**Exercise description**. Please reproduce the records exactly, leaving out any pictures.

**Items from a data source**.
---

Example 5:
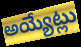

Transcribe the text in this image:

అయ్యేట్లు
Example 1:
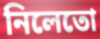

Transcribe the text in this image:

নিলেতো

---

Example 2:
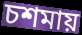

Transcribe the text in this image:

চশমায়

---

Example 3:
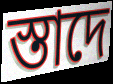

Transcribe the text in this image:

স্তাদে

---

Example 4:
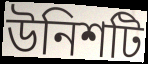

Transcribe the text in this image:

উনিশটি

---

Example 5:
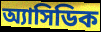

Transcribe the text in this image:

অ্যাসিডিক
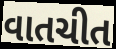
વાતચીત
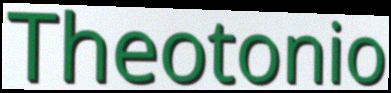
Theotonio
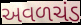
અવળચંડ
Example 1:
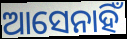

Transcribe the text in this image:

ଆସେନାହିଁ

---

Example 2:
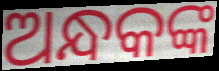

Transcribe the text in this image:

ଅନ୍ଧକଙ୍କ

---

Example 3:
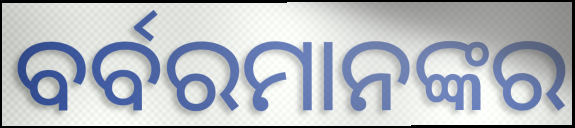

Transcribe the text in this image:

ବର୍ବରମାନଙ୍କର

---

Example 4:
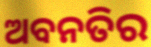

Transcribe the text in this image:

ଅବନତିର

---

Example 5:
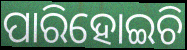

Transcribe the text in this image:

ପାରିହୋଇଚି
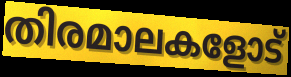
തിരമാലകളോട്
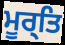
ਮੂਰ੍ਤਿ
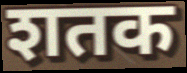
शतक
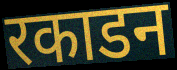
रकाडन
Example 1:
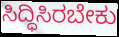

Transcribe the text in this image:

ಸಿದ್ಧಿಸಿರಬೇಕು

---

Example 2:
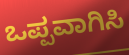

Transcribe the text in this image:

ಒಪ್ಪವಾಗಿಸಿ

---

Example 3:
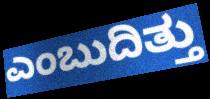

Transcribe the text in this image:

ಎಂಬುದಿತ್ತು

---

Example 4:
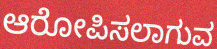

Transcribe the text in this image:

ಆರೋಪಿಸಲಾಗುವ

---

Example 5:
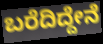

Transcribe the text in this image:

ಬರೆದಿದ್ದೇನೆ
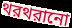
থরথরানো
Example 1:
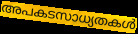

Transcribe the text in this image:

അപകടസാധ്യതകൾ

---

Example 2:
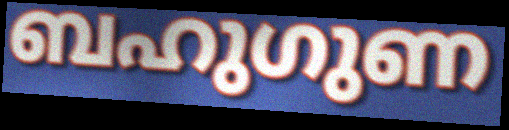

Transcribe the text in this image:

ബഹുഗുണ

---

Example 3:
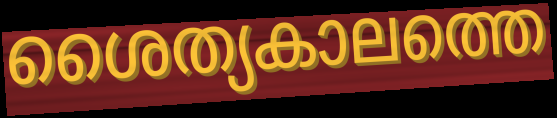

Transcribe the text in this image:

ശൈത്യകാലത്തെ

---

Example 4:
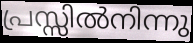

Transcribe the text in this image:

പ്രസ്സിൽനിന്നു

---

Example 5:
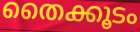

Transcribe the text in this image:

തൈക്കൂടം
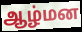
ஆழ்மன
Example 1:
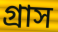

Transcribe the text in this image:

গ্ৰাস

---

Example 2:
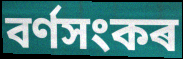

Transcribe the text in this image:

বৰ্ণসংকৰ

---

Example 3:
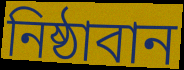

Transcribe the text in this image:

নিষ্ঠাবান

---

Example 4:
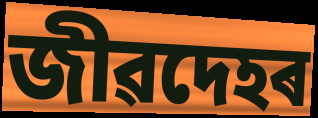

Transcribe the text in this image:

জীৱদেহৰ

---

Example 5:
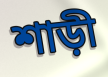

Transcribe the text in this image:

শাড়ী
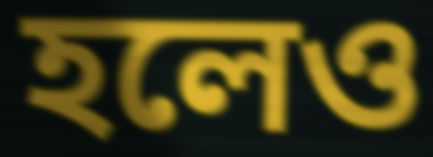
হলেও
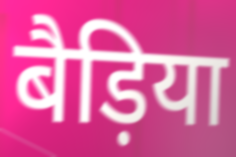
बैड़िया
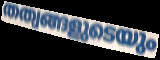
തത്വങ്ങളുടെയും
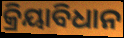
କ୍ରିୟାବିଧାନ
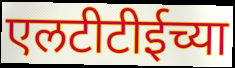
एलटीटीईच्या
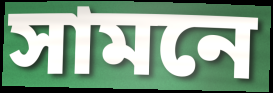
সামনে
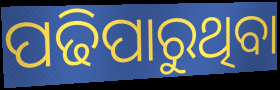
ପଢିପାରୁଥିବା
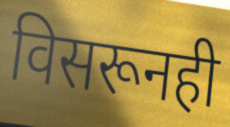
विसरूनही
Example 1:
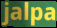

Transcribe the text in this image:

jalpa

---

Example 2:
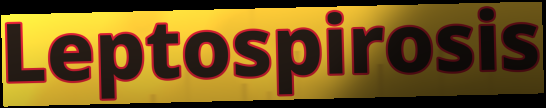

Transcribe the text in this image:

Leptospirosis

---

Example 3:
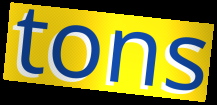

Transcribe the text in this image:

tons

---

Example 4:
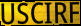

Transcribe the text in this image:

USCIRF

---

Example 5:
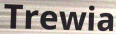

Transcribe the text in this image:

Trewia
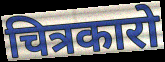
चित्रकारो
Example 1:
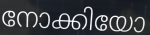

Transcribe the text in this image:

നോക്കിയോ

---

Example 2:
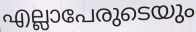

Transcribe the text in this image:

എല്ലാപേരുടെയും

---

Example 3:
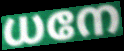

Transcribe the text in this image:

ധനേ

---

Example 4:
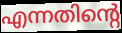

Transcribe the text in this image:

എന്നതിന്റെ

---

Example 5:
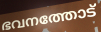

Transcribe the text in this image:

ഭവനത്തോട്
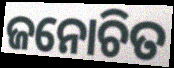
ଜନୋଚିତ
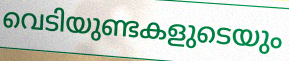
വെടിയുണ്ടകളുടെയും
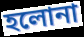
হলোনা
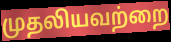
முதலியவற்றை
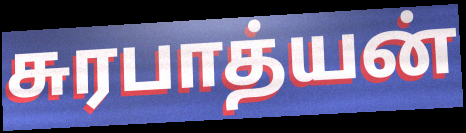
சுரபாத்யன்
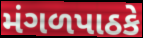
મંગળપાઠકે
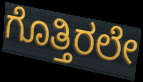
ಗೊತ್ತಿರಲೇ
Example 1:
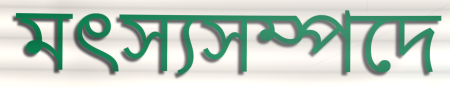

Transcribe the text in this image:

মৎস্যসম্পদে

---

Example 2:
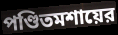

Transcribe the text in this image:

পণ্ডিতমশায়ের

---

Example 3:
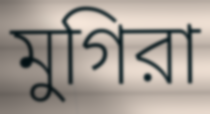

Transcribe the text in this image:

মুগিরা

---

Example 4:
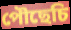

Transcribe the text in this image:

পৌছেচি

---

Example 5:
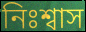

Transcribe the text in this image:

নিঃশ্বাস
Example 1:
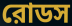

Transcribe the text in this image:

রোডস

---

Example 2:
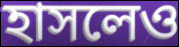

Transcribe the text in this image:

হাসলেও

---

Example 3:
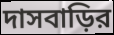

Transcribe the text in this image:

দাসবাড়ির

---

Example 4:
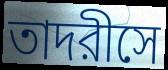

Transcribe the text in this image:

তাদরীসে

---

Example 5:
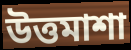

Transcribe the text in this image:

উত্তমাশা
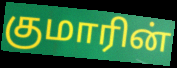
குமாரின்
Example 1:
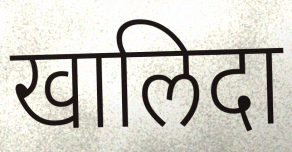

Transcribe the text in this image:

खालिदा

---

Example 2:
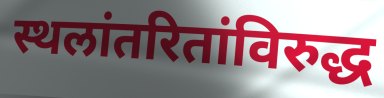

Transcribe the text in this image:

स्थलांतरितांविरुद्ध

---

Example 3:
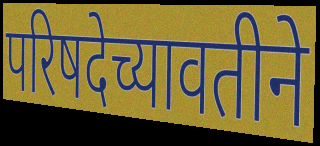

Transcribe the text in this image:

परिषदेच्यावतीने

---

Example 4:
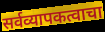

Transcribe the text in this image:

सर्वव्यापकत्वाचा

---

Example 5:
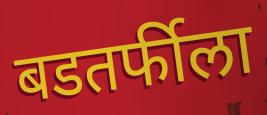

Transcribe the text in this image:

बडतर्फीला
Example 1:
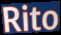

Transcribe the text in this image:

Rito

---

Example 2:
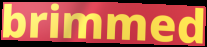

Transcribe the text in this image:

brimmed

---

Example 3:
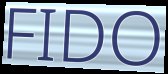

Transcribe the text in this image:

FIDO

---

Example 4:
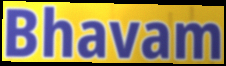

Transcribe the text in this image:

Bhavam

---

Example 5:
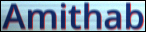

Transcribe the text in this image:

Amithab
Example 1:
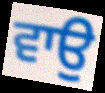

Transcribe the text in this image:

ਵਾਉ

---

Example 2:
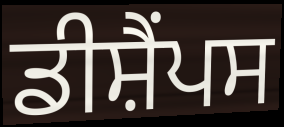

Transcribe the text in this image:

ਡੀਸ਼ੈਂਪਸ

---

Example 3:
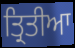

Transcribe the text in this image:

**Solution to the problem**.
---

Example 5:

Transcribe the text in this image:

అయ్యేట్లు
Example 1:

Transcribe the text in this image:

নিলেতো

---

Example 2:

Transcribe the text in this image:

চশমায়

---

Example 3:

Transcribe the text in this image:

স্তাদে

---

Example 4:

Transcribe the text in this image:

উনিশটি

---

Example 5:

Transcribe the text in this image:

অ্যাসিডিক
વાતચીત
Theotonio
અવળચંડ
Example 1:

Transcribe the text in this image:

ଆସେନାହିଁ

---

Example 2:

Transcribe the text in this image:

ଅନ୍ଧକଙ୍କ

---

Example 3:

Transcribe the text in this image:

ବର୍ବରମାନଙ୍କର

---

Example 4:

Transcribe the text in this image:

ଅବନତିର

---

Example 5:

Transcribe the text in this image:

ପାରିହୋଇଚି
തിരമാലകളോട്
ਮੂਰ੍ਤਿ
शतक
रकाडन
Example 1:

Transcribe the text in this image:

ಸಿದ್ಧಿಸಿರಬೇಕು

---

Example 2:

Transcribe the text in this image:

ಒಪ್ಪವಾಗಿಸಿ

---

Example 3:

Transcribe the text in this image:

ಎಂಬುದಿತ್ತು

---

Example 4:

Transcribe the text in this image:

ಆರೋಪಿಸಲಾಗುವ

---

Example 5:

Transcribe the text in this image:

ಬರೆದಿದ್ದೇನೆ
থরথরানো
Example 1:

Transcribe the text in this image:

അപകടസാധ്യതകൾ

---

Example 2:

Transcribe the text in this image:

ബഹുഗുണ

---

Example 3:

Transcribe the text in this image:

ശൈത്യകാലത്തെ

---

Example 4:

Transcribe the text in this image:

പ്രസ്സിൽനിന്നു

---

Example 5:

Transcribe the text in this image:

തൈക്കൂടം
ஆழ்மன
Example 1:

Transcribe the text in this image:

গ্ৰাস

---

Example 2:

Transcribe the text in this image:

বৰ্ণসংকৰ

---

Example 3:

Transcribe the text in this image:

নিষ্ঠাবান

---

Example 4:

Transcribe the text in this image:

জীৱদেহৰ

---

Example 5:

Transcribe the text in this image:

শাড়ী
হলেও
बैड़िया
തത്വങ്ങളുടെയും
କ୍ରିୟାବିଧାନ
एलटीटीईच्या
সামনে
ପଢିପାରୁଥିବା
विसरूनही
Example 1:

Transcribe the text in this image:

jalpa

---

Example 2:

Transcribe the text in this image:

Leptospirosis

---

Example 3:

Transcribe the text in this image:

tons

---

Example 4:

Transcribe the text in this image:

USCIRF

---

Example 5:

Transcribe the text in this image:

Trewia
चित्रकारो
Example 1:

Transcribe the text in this image:

നോക്കിയോ

---

Example 2:

Transcribe the text in this image:

എല്ലാപേരുടെയും

---

Example 3:

Transcribe the text in this image:

ധനേ

---

Example 4:

Transcribe the text in this image:

എന്നതിന്റെ

---

Example 5:

Transcribe the text in this image:

ഭവനത്തോട്
ଜନୋଚିତ
വെടിയുണ്ടകളുടെയും
হলোনা
முதலியவற்றை
சுரபாத்யன்
મંગળપાઠકે
ಗೊತ್ತಿರಲೇ
Example 1:

Transcribe the text in this image:

মৎস্যসম্পদে

---

Example 2:

Transcribe the text in this image:

পণ্ডিতমশায়ের

---

Example 3:

Transcribe the text in this image:

মুগিরা

---

Example 4:

Transcribe the text in this image:

পৌছেচি

---

Example 5:

Transcribe the text in this image:

নিঃশ্বাস
Example 1:

Transcribe the text in this image:

রোডস

---

Example 2:

Transcribe the text in this image:

হাসলেও

---

Example 3:

Transcribe the text in this image:

দাসবাড়ির

---

Example 4:

Transcribe the text in this image:

তাদরীসে

---

Example 5:

Transcribe the text in this image:

উত্তমাশা
குமாரின்
Example 1:

Transcribe the text in this image:

खालिदा

---

Example 2:

Transcribe the text in this image:

स्थलांतरितांविरुद्ध

---

Example 3:

Transcribe the text in this image:

परिषदेच्यावतीने

---

Example 4:

Transcribe the text in this image:

सर्वव्यापकत्वाचा

---

Example 5:

Transcribe the text in this image:

बडतर्फीला
Example 1:

Transcribe the text in this image:

Rito

---

Example 2:

Transcribe the text in this image:

brimmed

---

Example 3:

Transcribe the text in this image:

FIDO

---

Example 4:

Transcribe the text in this image:

Bhavam

---

Example 5:

Transcribe the text in this image:

Amithab
Example 1:

Transcribe the text in this image:

ਵਾਉ

---

Example 2:

Transcribe the text in this image:

ਡੀਸ਼ੈਂਪਸ

---

Example 3:

Transcribe the text in this image:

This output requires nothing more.